As far as I understand, assembly code will not help you to undersand what is going on there, since this is happening at a hardware level.

In any case, are you sure those numbers are legit? It looks a bit suspicious that you get exactly the same running time, down to the microsecond…

I tried with exactly the change you made (adding else branch result -= 1.0) and my timings are:

julia> versioninfo()
Julia Version 1.4.0
Commit b8e9a9ecc6 (2020-03-21 16:36 UTC)
Platform Info:
  OS: Linux (x86_64-pc-linux-gnu)
  CPU: Intel(R) Xeon(R) CPU           W3690  @ 3.47GHz
  WORD_SIZE: 64
  LIBM: libopenlibm
  LLVM: libLLVM-8.0.1 (ORCJIT, westmere)

julia> data,mask_pred,mask_rand = test_branch_pred(10_000_000);

julia> @btime branch_pred($mask_rand)
  53.112 ms (0 allocations: 0 bytes)
0.0

julia> @btime branch_pred($mask_pred)
  16.317 ms (0 allocations: 0 bytes)
0.0

:slight_smile: Just realized that my code was NOT exactly like yours. I get the performace boost for the predictable branch when I initialize result as result = 0. If I initialize it as result = 0.0 as you did, then I also get the same results as you, no improvement between the ‘predicatable’ and the ‘random’ masks:

julia> @btime branch_pred($mask_rand)
  21.449 ms (0 allocations: 0 bytes)
0.0

julia> @btime branch_pred($mask_pred)
  21.449 ms (0 allocations: 0 bytes)
0.0

But in the version without the else branch, there is a big difference regardless of whether result is initialized as 0 or as 0.0.

I’m clueless about why the initialization of result can impact the number of branch mispredicts…

OK, and my last one on this :slight_smile:

Contrary to what I said above, looking at the generated code DOES certainly help to understand what is going on:

If we have the following code:

function test_branch_pred_bool(n)
    @assert n%2 == 0 "n has to be even"
    mask_pred = vcat(trues(n ÷ 2),falses(n ÷ 2))
    mask_rand = shuffle(mask_pred)
    return mask_pred,mask_rand
end

function branch_pred_bool(idx)
    result = 0.0
    for i in eachindex(idx)
        if idx[i]
            result += 1.0
        else
            result -= 1.0
        end
    end
    return result
end
julia> mask_pred_bool,mask_rand_bool = test_branch_pred_bool(10_000_000);

julia> @code_llvm branch_pred_bool(mask_rand_bool)

This generates the following code:

[...]

      %26 = icmp eq i64 %25, 0
; └└└└
  %value_phi6.v = select i1 %26, double -1.000000e+00, double 1.000000e+00
  %value_phi6 = fadd double %value_phi3, %value_phi6.v

so the value to add is chosen with the instruction select, no branching involved, and hence the same number of branch mispredicts and the same performance in the ‘predictable’ and ‘random’ masks runs.
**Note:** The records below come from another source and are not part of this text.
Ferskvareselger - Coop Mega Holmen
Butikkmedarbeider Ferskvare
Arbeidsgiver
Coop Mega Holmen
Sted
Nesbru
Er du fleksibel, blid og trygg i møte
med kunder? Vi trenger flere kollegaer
If we generate the mask as ints and use elseif to select between 1 and 0 (if we use just else then the option to run can also be calculated with select):

function test_branch_pred_int(n)
    @assert n%2 == 0 "n has to be even"
    mask_pred = vcat(ones(Int,n ÷ 2),zeros(Int,n ÷ 2))
    mask_rand = shuffle(mask_pred)
    return mask_pred,mask_rand
end

function branch_pred_int(idx)
    result = 0.0
    for i in eachindex(idx)
        if idx[i] == 1
            result += 1.0
        elseif idx[i] == 0
            result -= 1.0
        end
    end
    return result
end
julia> mask_pred_int,mask_rand_int = test_branch_pred_int(10_000_000);

julia> @code_llvm branch_pred_int(mask_rand_int)
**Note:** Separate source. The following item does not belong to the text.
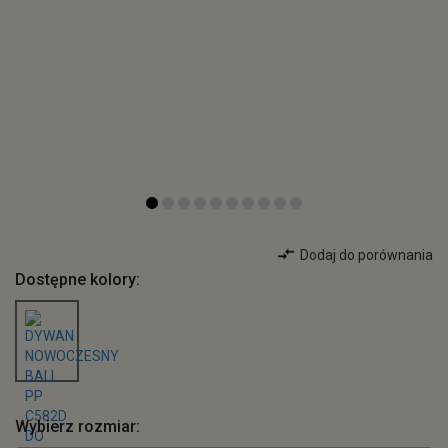
Dodaj do porównania
Dostępne kolory:
Wybierz rozmiar:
Then, the generated code is:

[...]

L19:                                              ; preds = %idxend                                           
; └                                                                                                           
;  @ /home/angelv/JuliaAcademy_Parallel_Computing/test.jl:38 within `branch_pred_int'
; ┌ @ float.jl:401 within `+'      
   %15 = fadd double %value_phi3, 1.000000e+00
; └ 
;  @ /home/angelv/JuliaAcademy_Parallel_Computing/test.jl:36 within `branch_pred_int'
; ┌ @ range.jl:593 within `iterate'                                                                       
   br label %L25  

and with a similar block for the result -= 1.0 statement. So in this version there is a branch where the hardware can apply its magic and predict which way things are going.